El Símbolo de los Apóstoles confiesa en un mismo artículo de fe el
descenso de Cristo a los infiernos y su resurrección de los muertos. En su Pascua, desde el fondo de la muerte,
Cristo hace brotar la vida. Nos anuncia
esta Buena Nueva que a todos los seres humanos de todos los tiempos y todos los
lugares es ofrecido el don de la salvación.
Con frecuencia llamamos infiernos experiencias humanas donde se
densifican la desolación, el dolor y la desesperación. Pues,
también a estos infiernos nuestros desciende Cristo resucitado y allí suscita
señales de vida.
1.
Infiernos: ahora lugares de adoración en espíritu y verdad
Cada año, en fechas
significativas, en Auschwitz, en Hiroshima, en Chernobil, el 11 de setiembre en
Nueva York y muchos otros lugares donde lo trágico de la existencia humana tocó
fondo, se congregan sobrevivientes y peregrinos para recordar y anunciar que ni el dolor más grande ni lo inhumano más
cruel pueden destrozar la conciencia de la dignidad humana y apagar toda fe en
la resurrección.
Victor Frankl, el
fundador de la logoterapia y por su fe sobreviviente de Auschwitz, apunta:
“Después de todo, el hombre es ese ser que ha inventado las cámaras de gas de
Auschwitz, pero también es el ser que ha entrado en estas cámaras con la cabeza
erguida y el Padrenuestro o el Shema Ysrael en sus labios”.
“El pueblo que
caminaba en la noche vio una luz grande; habitaban el oscuro país de la muerte,
pero fueron iluminados…” (Cf. Is 9,1-6).
2.
“Ancash: un infierno”
Durante las últimas
semanas muchas voces lo han dicho e insinuado.

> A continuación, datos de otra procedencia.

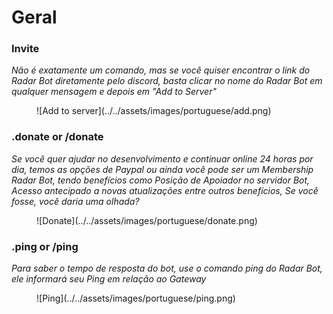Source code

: # Geral
### Invite



*Não é exatamente um comando, mas se você quiser encontrar o link do Radar Bot diretamente pelo discord, basta clicar no nome do Radar Bot em qualquer mensagem e depois em "Add to Server"*

<figure markdown>
  ![Add to server](../../assets/images/portuguese/add.png) 

</figure>

### .donate or /donate

*Se você quer ajudar no desenvolvimento e continuar online 24 horas por dia, temos as opções  de Paypal ou ainda você pode ser um Membership Radar Bot, tendo benefícios como Posição de Apoiador no servidor Bot, Acesso antecipado a novas atualizações entre outros benefícios, Se você fosse, você daria uma olhada?*
<figure markdown>
![Donate](../../assets/images/portuguese/donate.png)
</figure>


### .ping or /ping

*Para saber o tempo de resposta do bot, use o comando ping do Radar Bot, ele informará seu Ping em relação ao Gateway*
<figure markdown>
![Ping](../../assets/images/portuguese/ping.png)
</figure>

De hecho, en la región todo parecía entrar en un agudo proceso de
devaluación: las numerosas muertes violentas y por manos compradas para el
crimen quitaban valor a toda vida y nos envilecían a todos; las instituciones
encargadas de seguridad, justicia y derechos humanos parecían desviadas de sus
fines; medios de comunicación se prestaban para la mentira, la calumnia y el
ayayerismo; en las instituciones educativas el enseñar y aprender perdía
sentido y aliciente; hasta las palabras y manifestaciones religiosas parecían
apariencias sin autoridad.
Sin embargo, en estos
días se percibe un cambio. No solo
instancias representativas del país y de la región se han puesto de pie, no
solo voces aisladas valientes y decididas resuenan en el ambiente, también en
muchísima gente la conciencia ciudadana se ha despertado y en lugar de dejar la
cancha a la irresponsabilidad, al aprovechamiento y el crimen, reclaman
participación en iniciativas para el bien común.
También a esa realidad cruda y mortífera nuestra ha descendido el
resucitado. Él interpela las conciencias, inspira caminos de salida del
infierno y une para servir el bien de todos.
Prestemos el oído a
las palabras del Papa Francisco: “También aparecen constantemente nuevas
dificultades, la experiencia del fracaso, las pequeñeces humanas que tanto
duelen. Todos sabemos por experiencia
que a veces una tarea no brinda las satisfacciones que desearíamos, los frutos
son reducidos y los cambios son lentos, y uno tiene la tentación de
cansarse. Sin embargo, no es lo mismo
cuando uno, por cansancio, baja momentáneamente los brazos que cuando los baja
definitivamente dominado por un descontento crónico, por una acedia que le seca
el alma. Puede suceder que el corazón se
canse de luchar porque en definitiva se busca a sí mismo en un carrerismo
sediento de reconocimientos, aplausos, premios, puestos; entonces, uno no baja
los brazos, pero ya no tiene garra, le falta resurrección. Así, el Evangelio, que es el mensaje más
hermoso que tiene el mundo, queda sepultado debajo de muchas excusas”. (EG
277).
3.
“Mi casa: un infierno”
En cierta medida yo soy mi casa, mi
familia, mi vecindad, mi centro de trabajo, mi parroquia, mis
allegados…Contribuyo, tengo que reconocerlo, a que estos lugares y espacios
tengan olor y sabor a infierno. Tengo
que hacer mío el grito de San Pablo: “Realmente mi proceder no lo comprendo;
pues no hago lo que quiero, sino que hago lo que aborrezco” (Rom 7,15).
Mi
manera de relacionarme con lo que existe, con los demás y conmigo mismo clama
por una luz que no puedo dar a mí mismo, por una fuerza que me supera, por un
don que tengo que acoger y agradecer.
Al pedir al Resucitado a descender al
infierno del cual cada uno de nosotros es autor y promotor, le pedimos de
“derramar por el Espíritu Santo el amor de Dios en nuestros corazones” (Rom
5,5), para que acogiendo el don de Dios
nos convirtamos en don para los demás.